Suamiku, aku ingin memberitahu sesuatu. Kamu pasti akan menemukan barang-barang yang kamu beri dan tak pernah ku pakai di dalam laci ini. Aku bukan tidak mau memakainya, aku sangat suka barang ini di banding barang-barang mahal itu. Namun, ada beberapa Nyonya muda yang tidak menyukai selera ku dan aku merasa kalau tidak mengikuti mereka aku akan membawa nama keluarga Lawrence menjadi buruk. Oleh sebab itu aku tak pernah memakan dan hanya memilih untuk menyimpannya. Ku harap itu tidak mempermasalahkan hal tersebut.

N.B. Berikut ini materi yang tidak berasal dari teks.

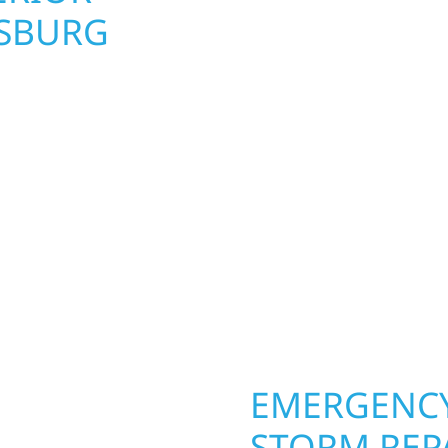
NSBURG
UPGRADES 
PROPERTIE
rg homeowners and
 construction designed
Your home or business 
 cabin on Mille Lacs or
round in Prinsburg, MN.
rs solid craftsmanship
roofing, siding, and w
interiors, and finishing
seasons. From hail dam
are, clear
exterior makeovers, we
Midwest climate while 
need lasting protection
OPERTY
EMERGENCY
STORM REP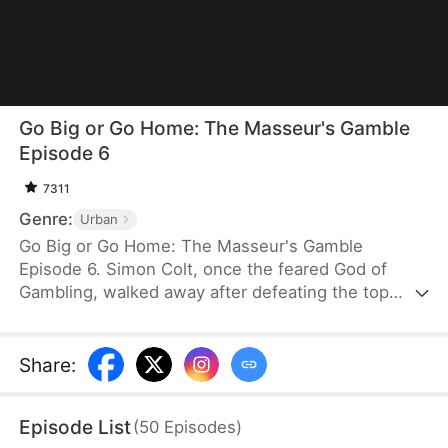
Go Big or Go Home: The Masseur's Gamble
Episode 6
7311
Genre:
Urban
Go Big or Go Home: The Masseur's Gamble
Episode 6. Simon Colt, once the feared God of
Gambling, walked away after defeating the top
legends and vowing to quit the game forever. He
now lives quietly as a foot massage therapist, far
from the underground world he once ruled. But
Share
:
gambling never died—it only went deeper into the
shadows, now destroying his sister-in-law with
Episode List
(
50
Episodes
)
crushing debt. Forced back into the underworld, he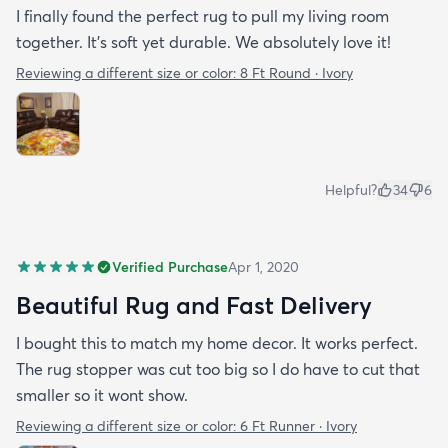
I finally found the perfect rug to pull my living room
together. It's soft yet durable. We absolutely love it!
Reviewing a different size or color:
8 Ft Round · Ivory
Helpful?
34
6
Verified Purchase
Apr 1, 2020
Beautiful Rug and Fast Delivery
I bought this to match my home decor. It works perfect.
The rug stopper was cut too big so I do have to cut that
smaller so it wont show.
Reviewing a different size or color:
6 Ft Runner · Ivory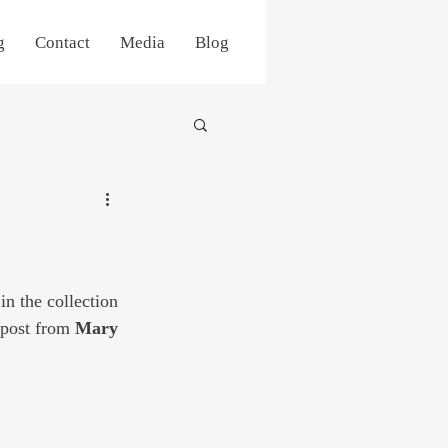
g
Contact
Media
Blog
in the collection 
 post from 
Mary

Dan yang terakhir, aku sangat mencintai dan menyayangimu Fred. Kau adalah laki-laki pertama dan terakhir di hidupku. Aku senang dalam beberapa puluh tahun di hidupku, aku selalu menghabiskan waktu ku bersama mu. Kau bagaikan matahari di hidup ku dan aku akan mengikuti mu kemana pun kau pergi. Namun sepertinya aku yang harus meninggalkan mu duluan. Maaf kan aku. Aku hanya ingin kau tahu, kau akan selalu di hatiku apapun yang terjadi.

I love You Fred.

Alexandra Lawrence.”

Freddo meneteskan air mata dengan sangat banyak setelah melihat isi surat tersebut. Seandainya Alexandra masih disini aku akan memeluk dirinya dan memberi nya lebih banyak. Aku tidak akan memilih dokumen ini di banding dirinya.....

Melihat arah jam dinding di dekat pintu keluar, ia memutuskan untuk menemui putri tunggalnya. Tidak tahu sudah berapa lama ia berada di dalam kamar membaca Alexandra tapi matahari sudah mulai tenggelam dan sudah saat nya ia berbincang dengan Ashlin.